What is needed: Write out the data below exactly as given, without any of its pictures.

Source material:

>>

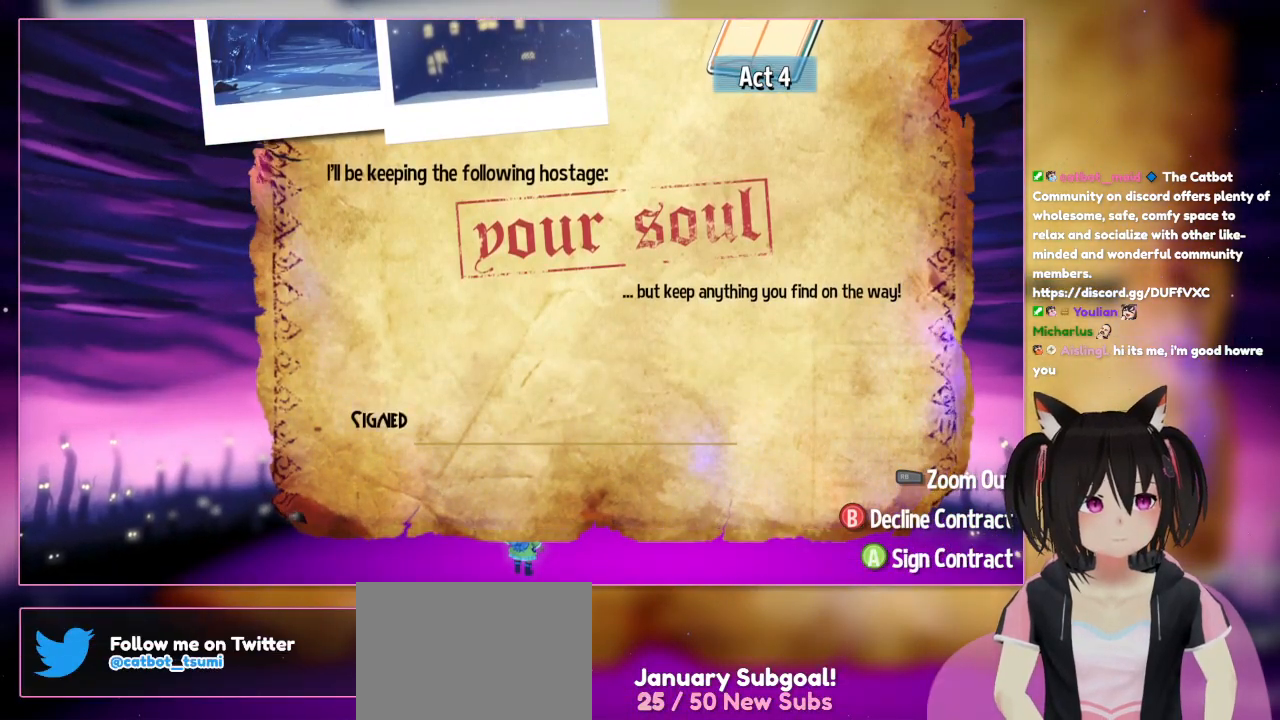
{"buttons": [], "left_stick": "center", "right_stick": "center", "events": []}
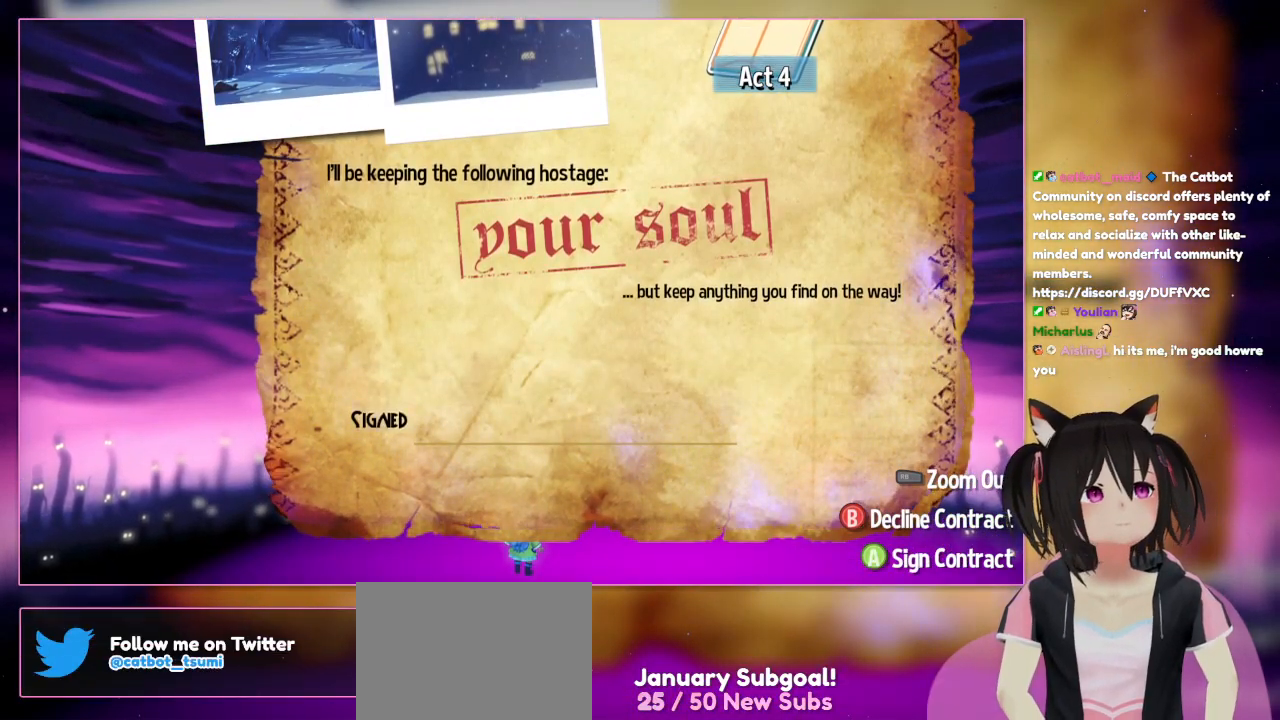
{"buttons": [], "left_stick": "center", "right_stick": "center", "events": []}
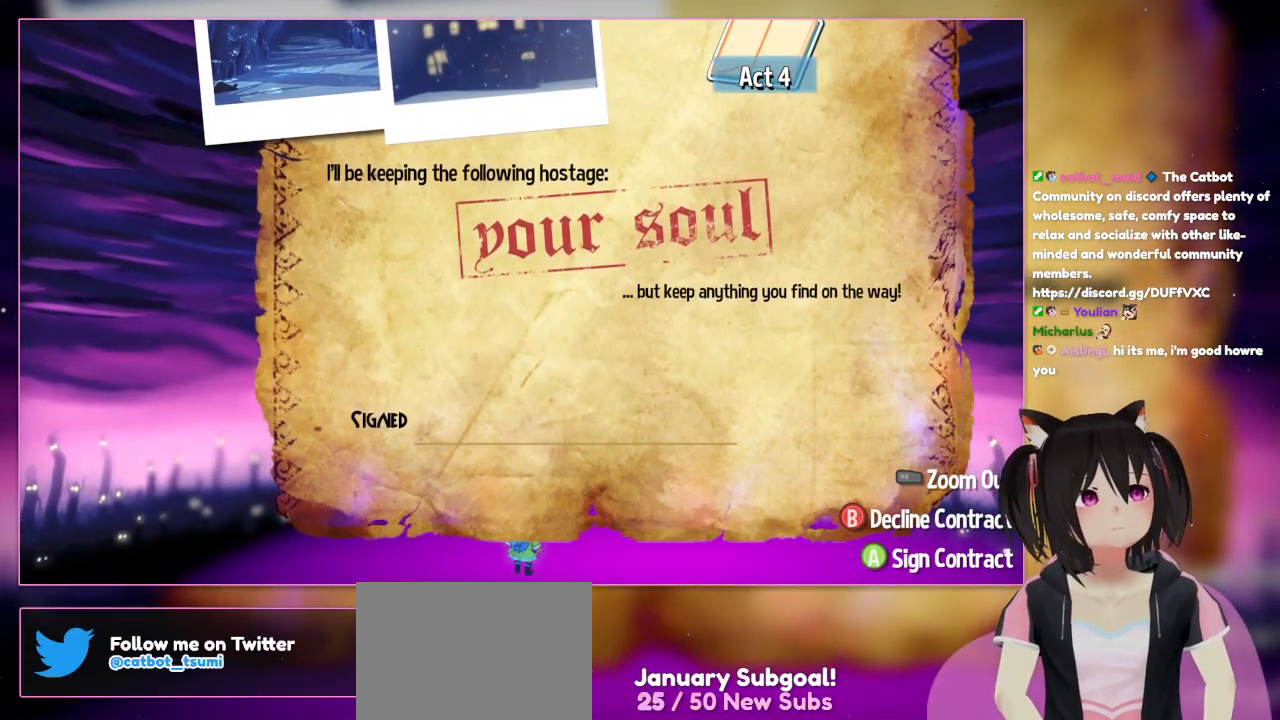
{"buttons": [], "left_stick": "center", "right_stick": "center", "events": []}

<<

Result of the exercise:
{"buttons": [], "left_stick": "center", "right_stick": "center", "events": []}
{"buttons": [], "left_stick": "center", "right_stick": "center", "events": []}
{"buttons": [], "left_stick": "center", "right_stick": "center", "events": []}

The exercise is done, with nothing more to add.